Alle manifestazioni contro Zuma hanno partecipato anche esponenti del SACP, il partito comunista sudafricano, alleato dell’African National Congress. Hanno poi ovviamente partecipato molti esponenti di Alleanza Democratica (DA), il principale partito di opposizione, guidato da Mmusi Maimane, che riferendosi a Zuma ha detto: «Una persona non può tenere in ostaggio l’intero paese».
I membri dell’ala militare dell’ANC davanti alla sede del partito (AFP PHOTO / JOHN WESSELS )
E ora?
Il comitato esecutivo dell’ANC – formato da 80 membri con diritto di voto – è l’organo più potente del partito e ha la facoltà di ordinare a Zuma di dimettersi da presidente del paese, ma non da capo dell’ANC. Nonostante una crescente opposizione interna, Zuma è sempre riuscito a ottenere la maggioranza dei voti del comitato esecutivo. I principali giornali sembrano dare poco credito a possibili dimissioni di Zuma o a un possibile voto contro di lui. Il New York Times ha scritto: «Zuma sembra aver rafforzato la sua posizione e la sua influenza.
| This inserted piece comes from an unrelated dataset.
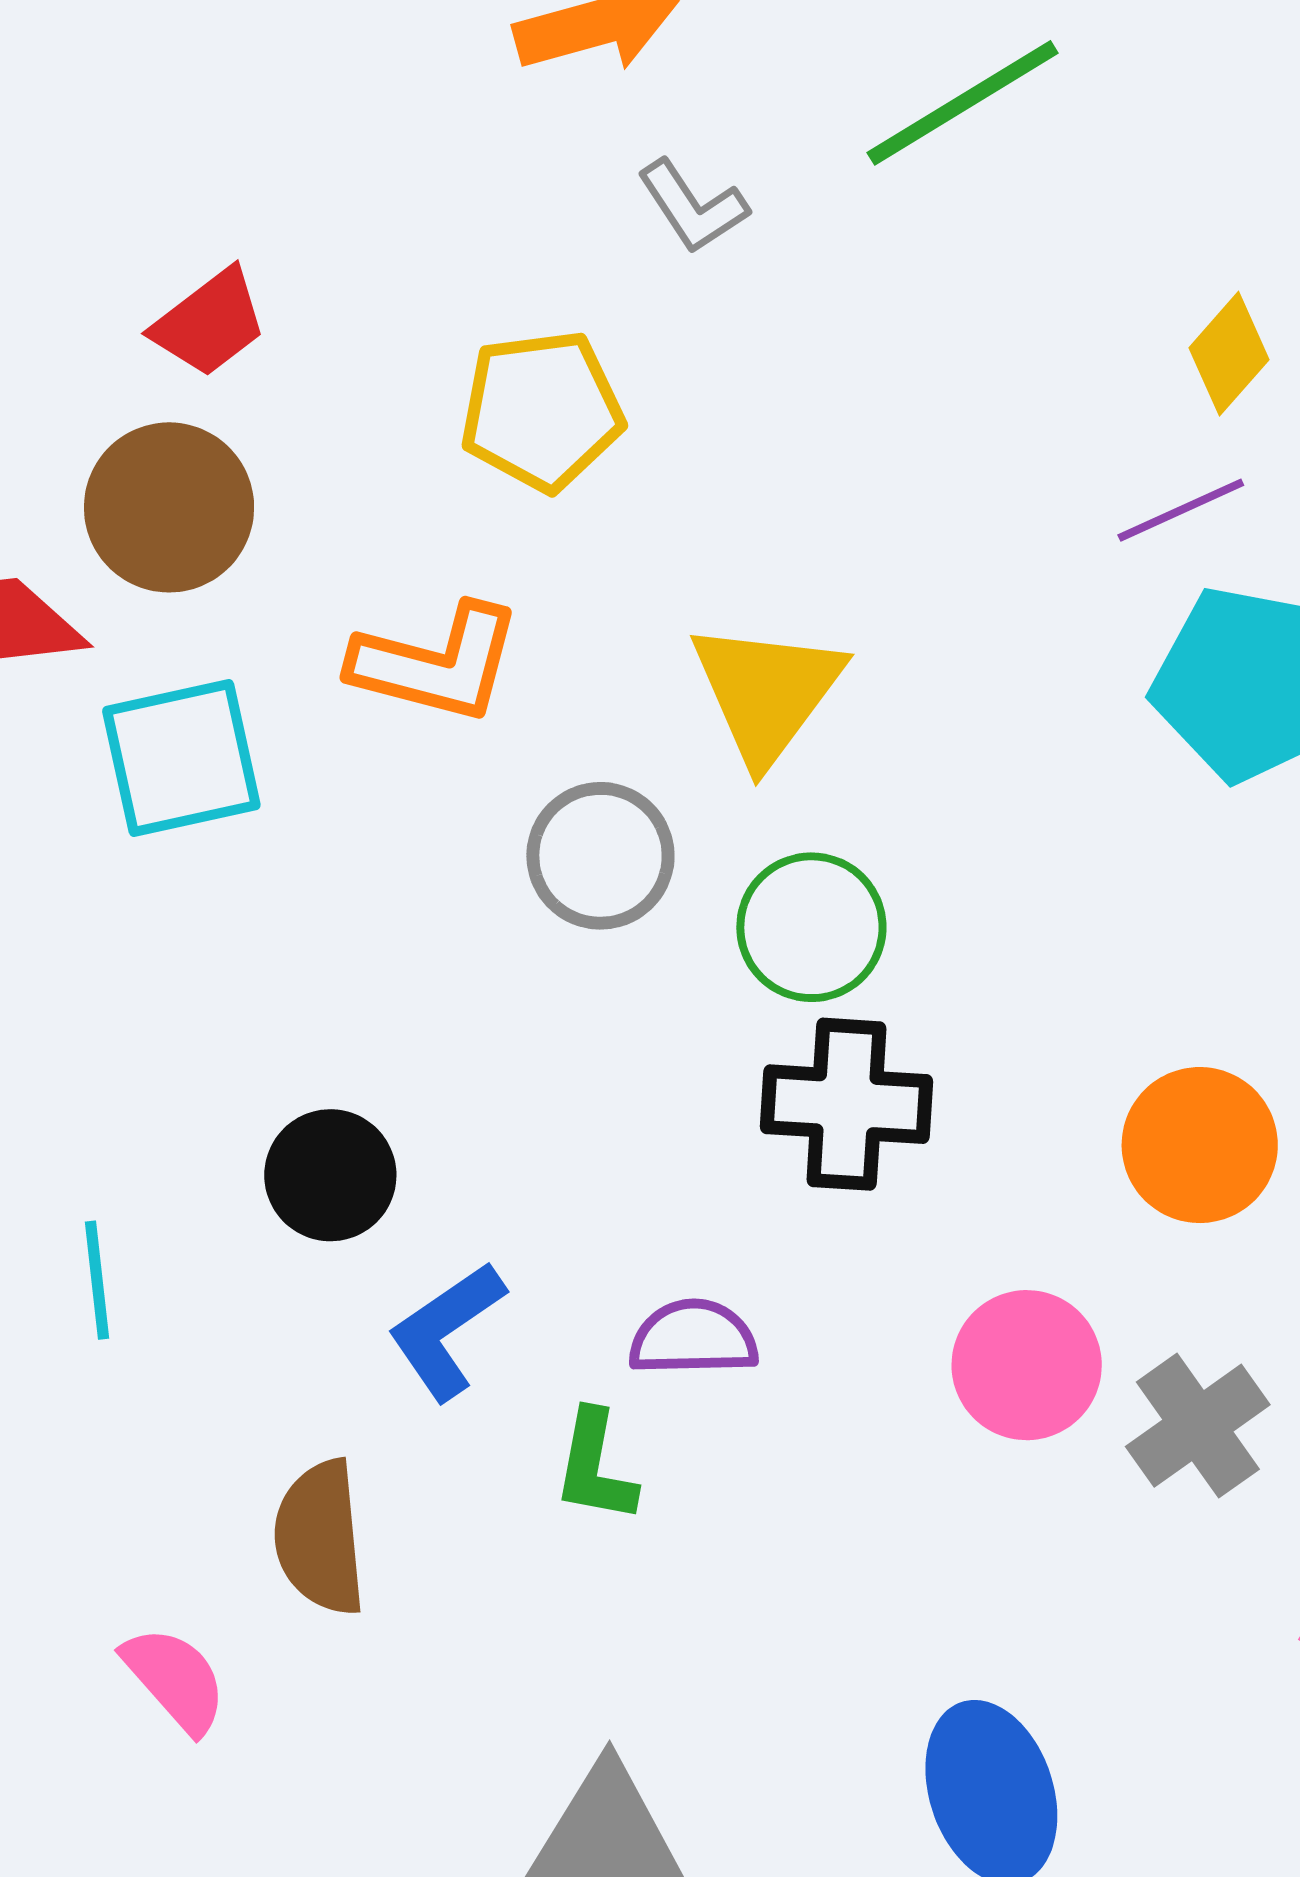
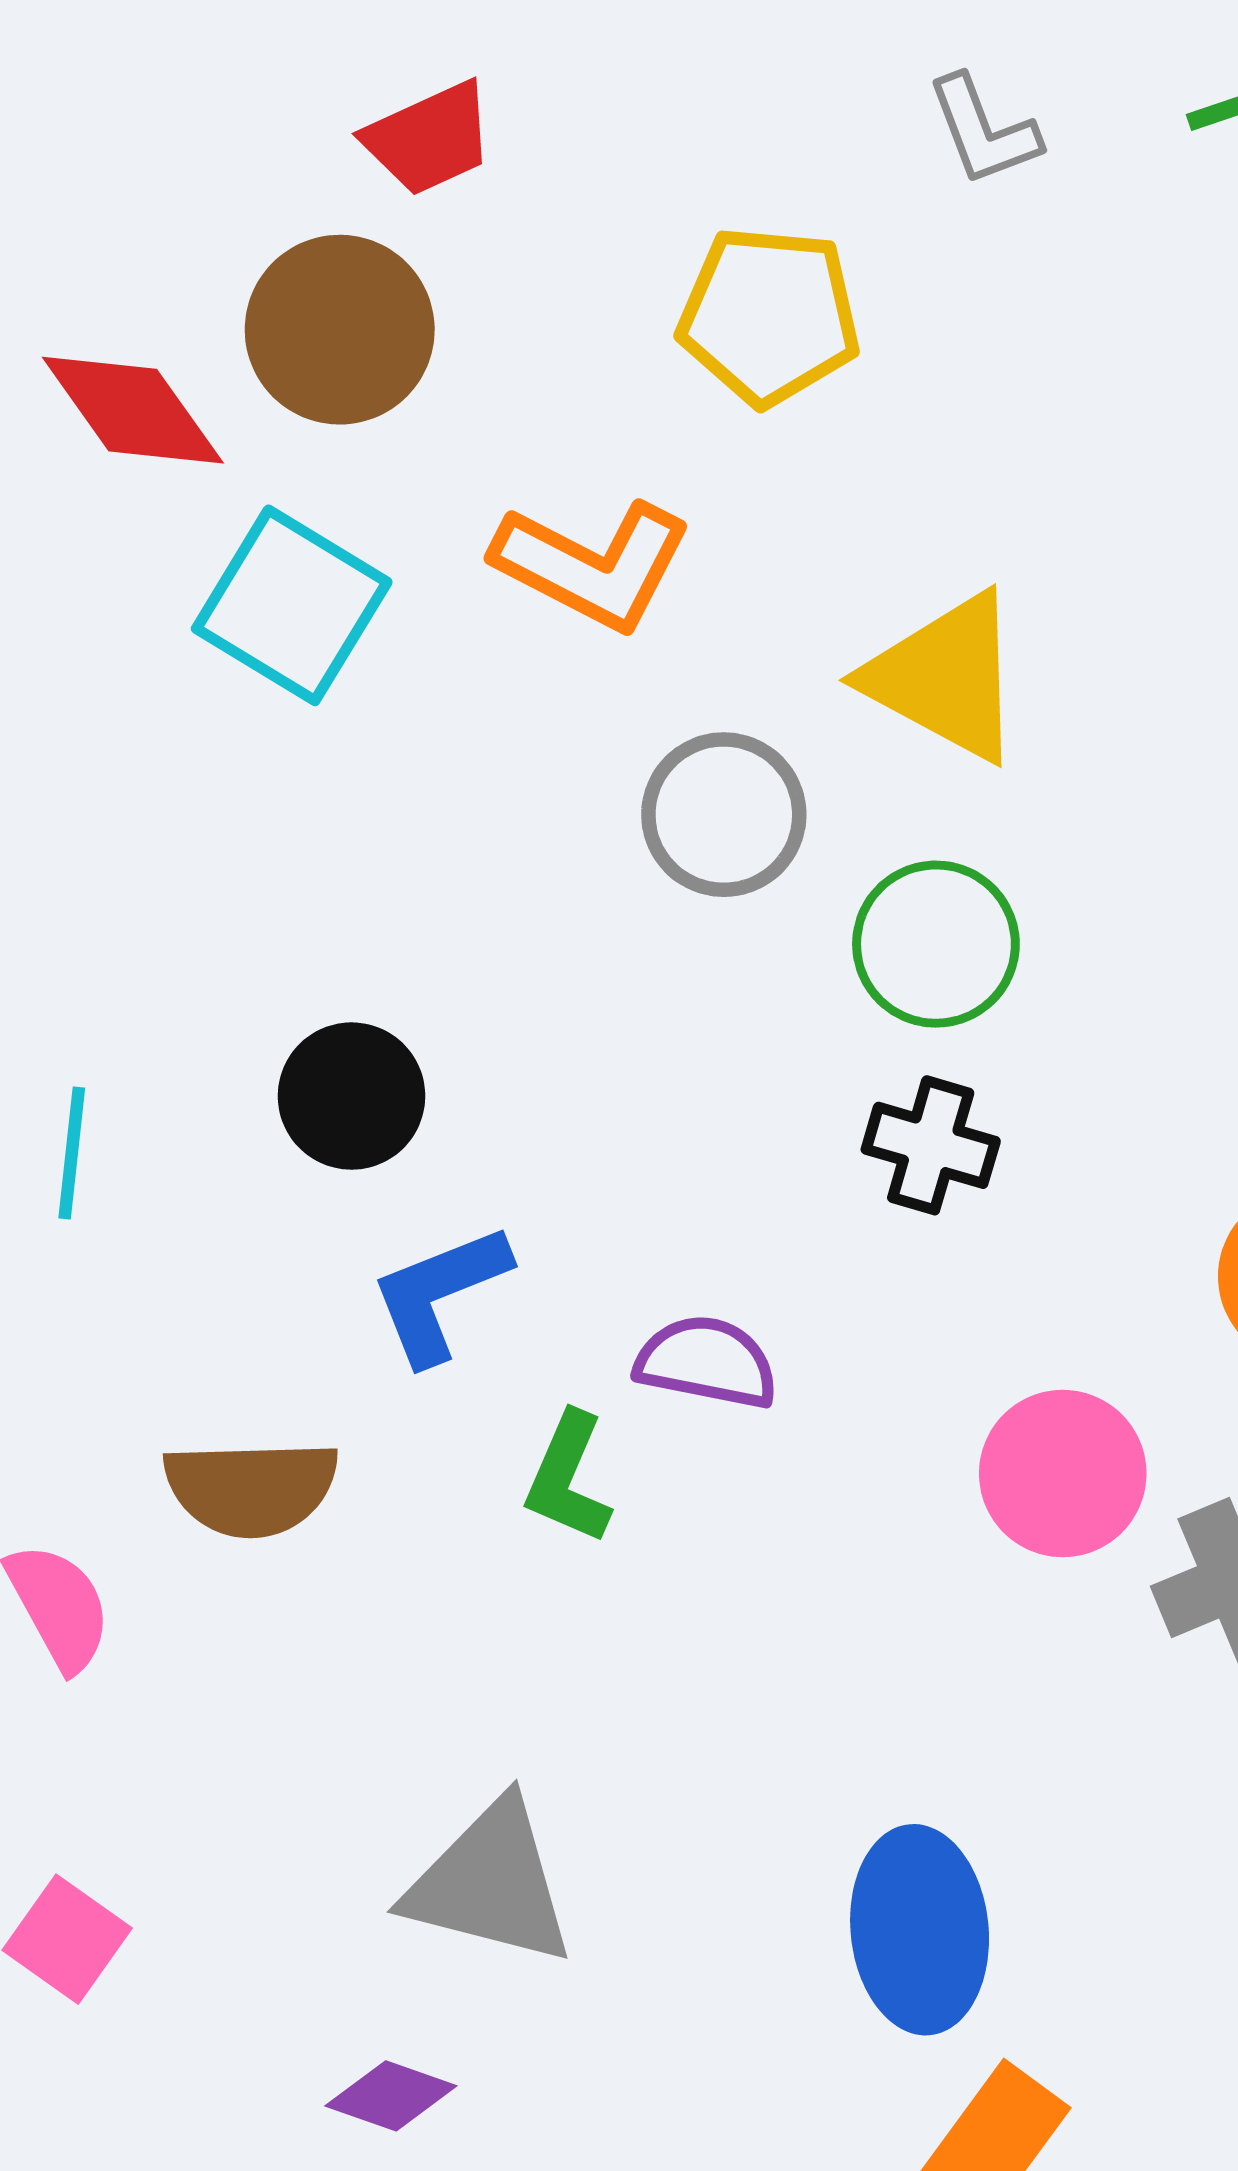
yellow triangle: (767, 692) -> (945, 677), turned -51
cyan square: (181, 758) -> (292, 605), turned 31
black cross: (847, 1104) -> (931, 1145), size x0.7
brown semicircle: (320, 1538) -> (251, 1488), turned -99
I critici interni al partito sono stati costretti a scusarsi e il governo è ora pieno di lealisti [oltre ad aver cambiato ministro delle Finanze ha ridistribuito molti altri incarichi] e il suo nuovo primo ministro è un alleato di vecchia data, che sembra propenso a dare al presidente e ai suoi alleati un facile accesso alle riserve monetarie dello stato». Il Guardian ha scritto però che nel 2019 ANC potrebbe rischiare di perdere le elezioni e che anche una vittoria risicata – cioè con meno del 50 per cento dei voti – sarebbe vista come un fallimento.